§ **Job item**
Extract every line of the material below that contains the string "chart". Case counts, so match only the exact capitalization given.

§ **Provided material**
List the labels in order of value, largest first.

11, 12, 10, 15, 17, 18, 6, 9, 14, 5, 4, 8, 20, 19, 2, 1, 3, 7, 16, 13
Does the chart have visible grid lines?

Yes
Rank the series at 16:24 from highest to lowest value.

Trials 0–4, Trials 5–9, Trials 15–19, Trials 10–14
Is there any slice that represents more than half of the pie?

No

* * *

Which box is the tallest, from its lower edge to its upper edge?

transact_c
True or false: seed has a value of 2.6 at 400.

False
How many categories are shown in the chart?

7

§ **Task result**
Does the chart have visible grid lines?
How many categories are shown in the chart?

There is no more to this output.